In January he received word that he was among the lucky 12 awarded contracts to have their books published. "I was so excited," says Kiaulevicius, "when I received the e-mail," though Glassman said there was still work to be done.
"Rolandas' proposal was a great concept, and we loved the illustrations," says Glassman, who did a rare intervention into the btext. "They were whimsical, and he was talented. As an editor, I try to touch things as little as possible. He had the concept and the plotline, not so much in the words, but in the illustrations."
All parties are thrilled with the results. Glassman changed Kiaulevicius' story from one in which the animals paint each other after finding children's left-behind paint and brushes, and eventually form a Christmas tree that heads toward the moon, into a more structured plot of a day at the zoo when the visitors were so bored and uninterested in the animals, that they all left, threatening the zoo's existence. The animals paint themselves to become more attractive to the visitors — blue squids on the giant sow, paisley on the hippo — and, of course, the plan works.
Kiaulevicius pulled a few all-nighters to add many more illustrations, though he feels his non-deadline originals are stronger pieces.
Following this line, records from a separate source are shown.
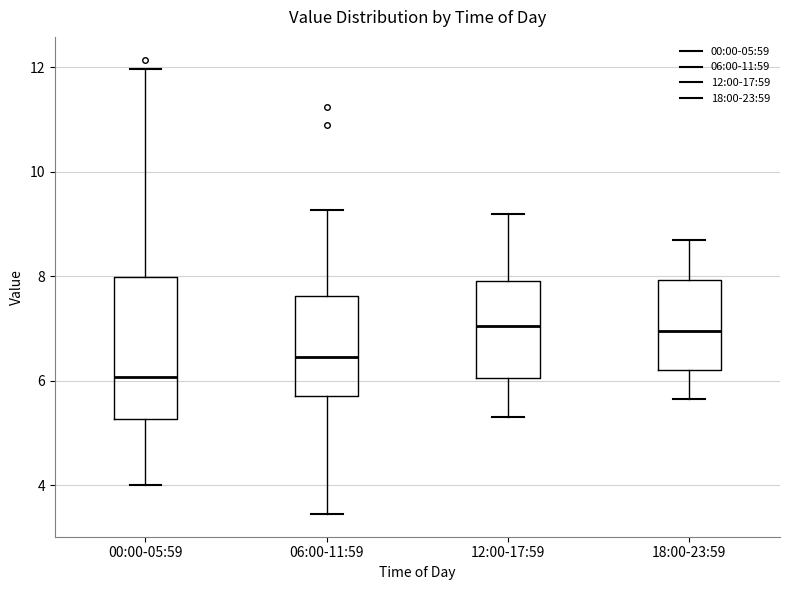

Which box is the tallest, from its lower edge to its upper edge?

00:00-05:59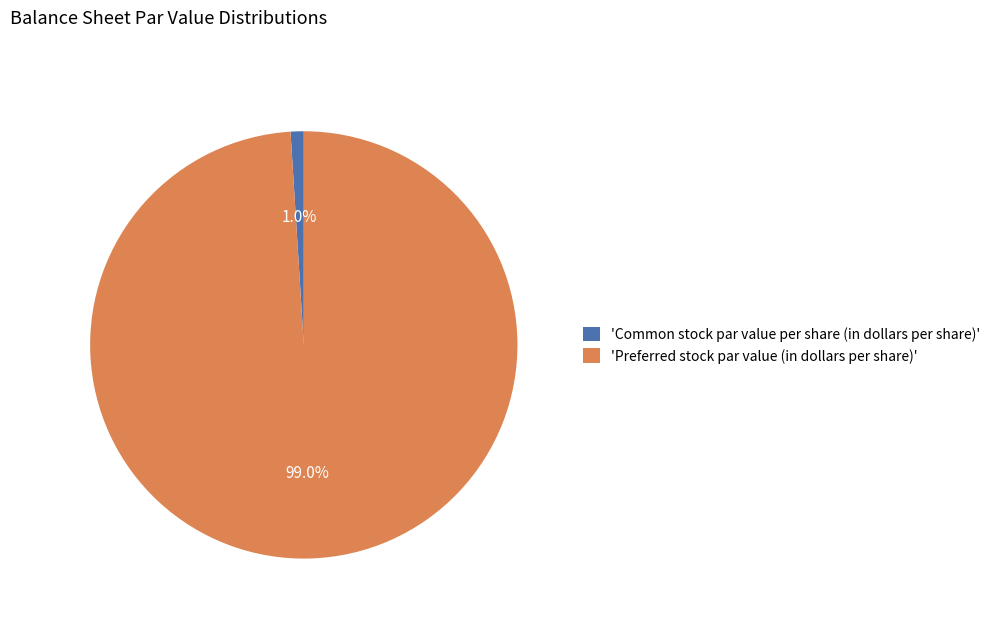

Between 'Preferred stock par value (in dollars per share)' and 'Common stock par value per share (in dollars per share)', which is larger?

'Preferred stock par value (in dollars per share)'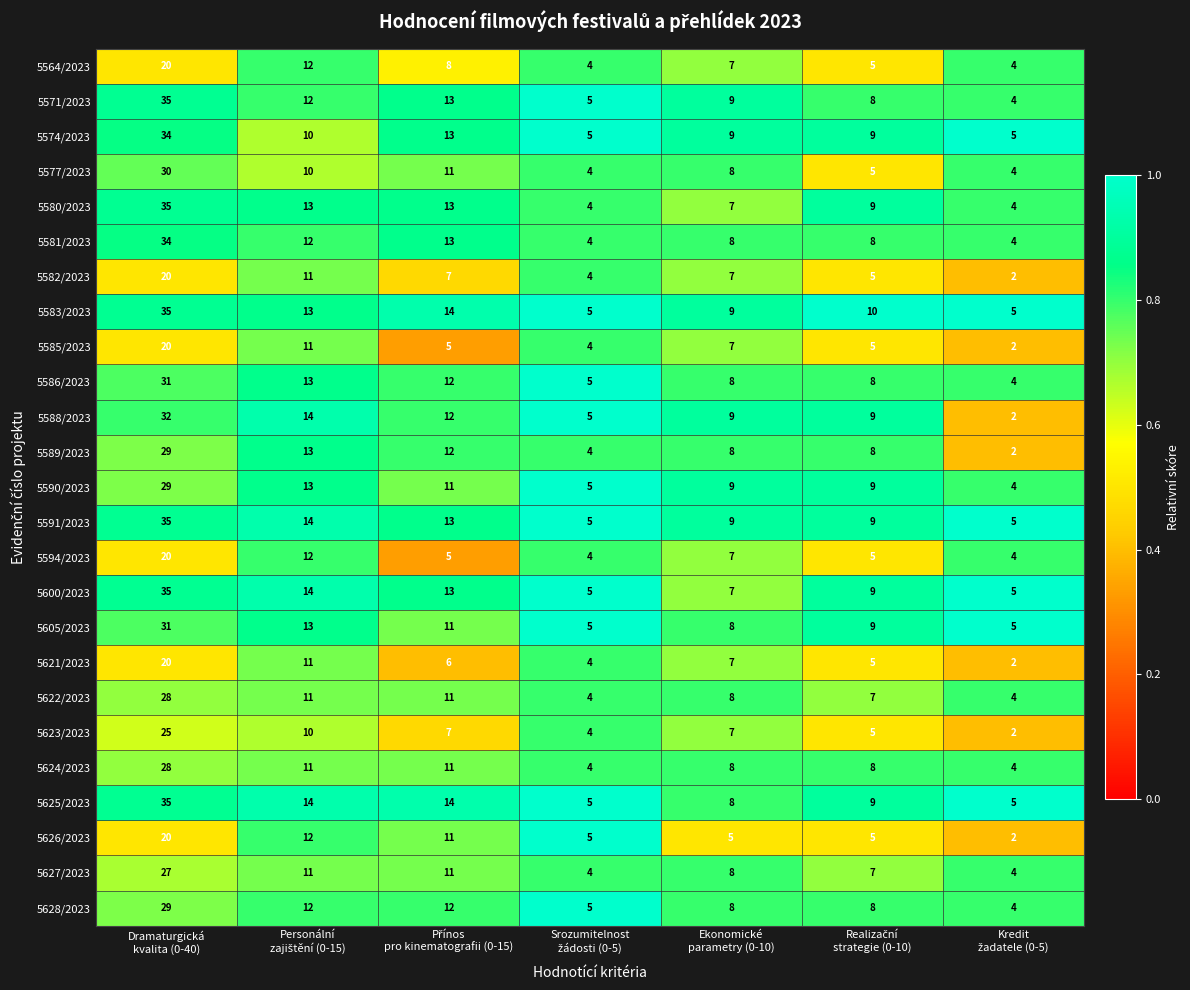

Which series has the largest total across all categories?

5583/2023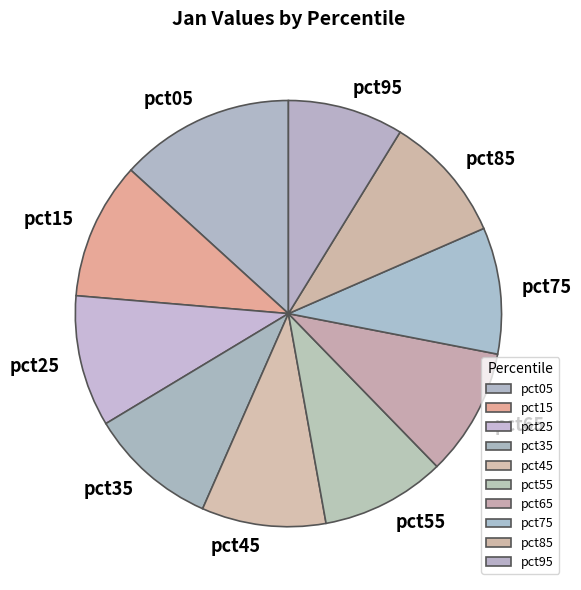

How many segments does this pie chart have?

10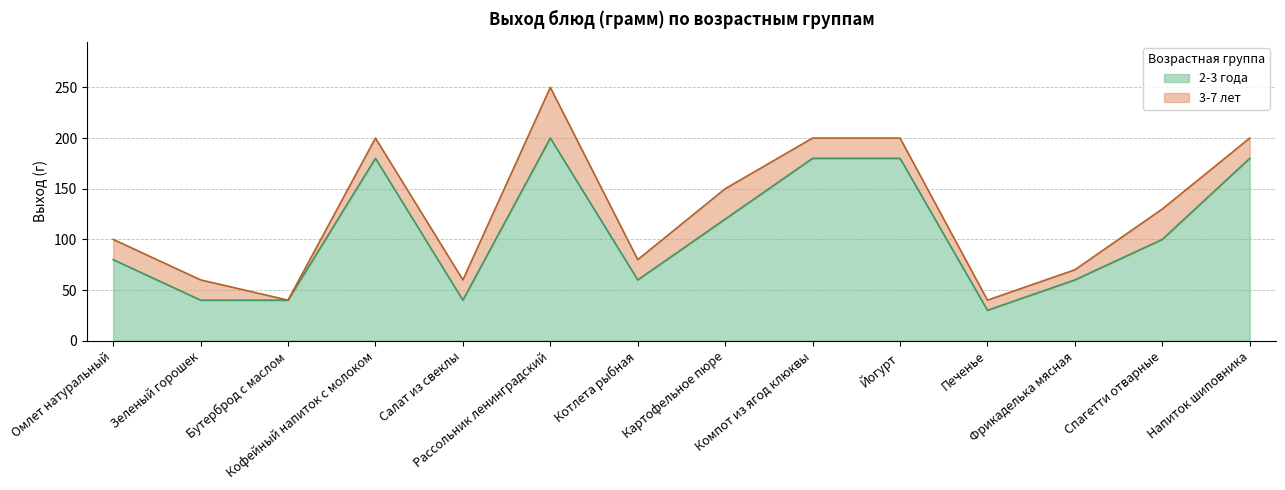

What is the difference between the highest and lowest values at Кофейный напиток с молоком?

20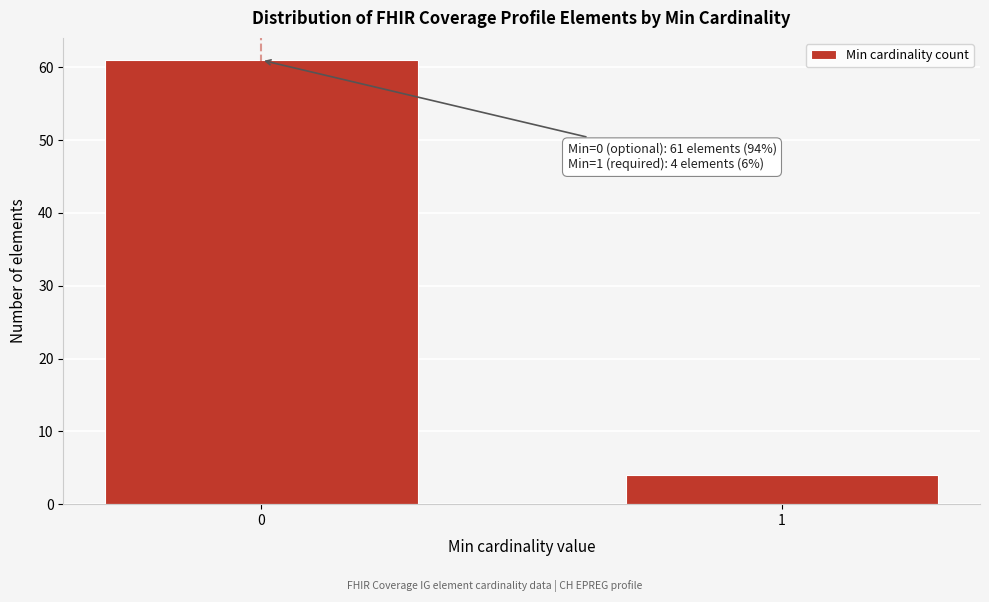

Reading right to left, extract all data points from this chart.

1=4	0=61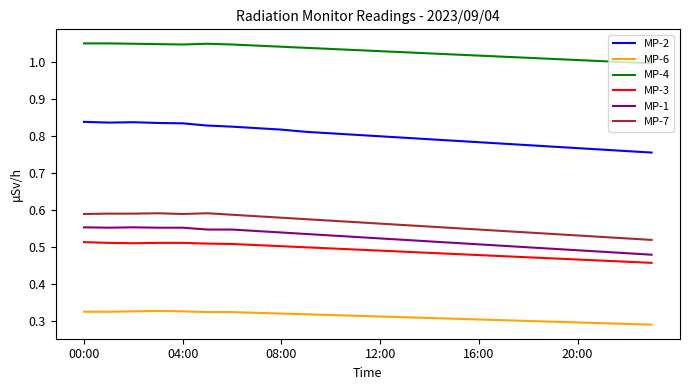

Which series has the largest total across all categories?

MP-4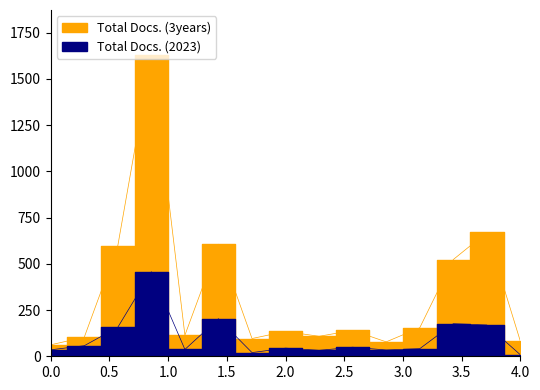

Rank the series by their average value, from highest to lowest.

Total Docs. (3years), Total Docs. (2023)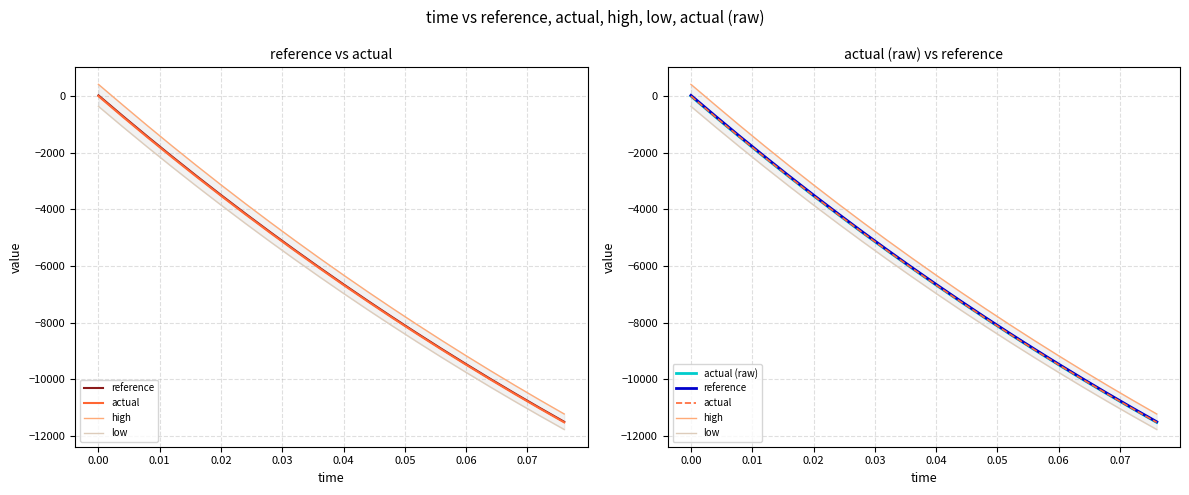

How many series are shown in this chart?

5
"The text is really good now," says Kiaulevicius. "It's a great story. Kids love it. The story's strong, the illustrations are strong," he says. In his next book, he says the animals may very well find out if there are artists on the moon, though he knows he will have to find a new publisher, since Red Cygnet rarely publishes an author's second book. They push them out of the nest and force them to fly on their own. But they have a leg up as published authors.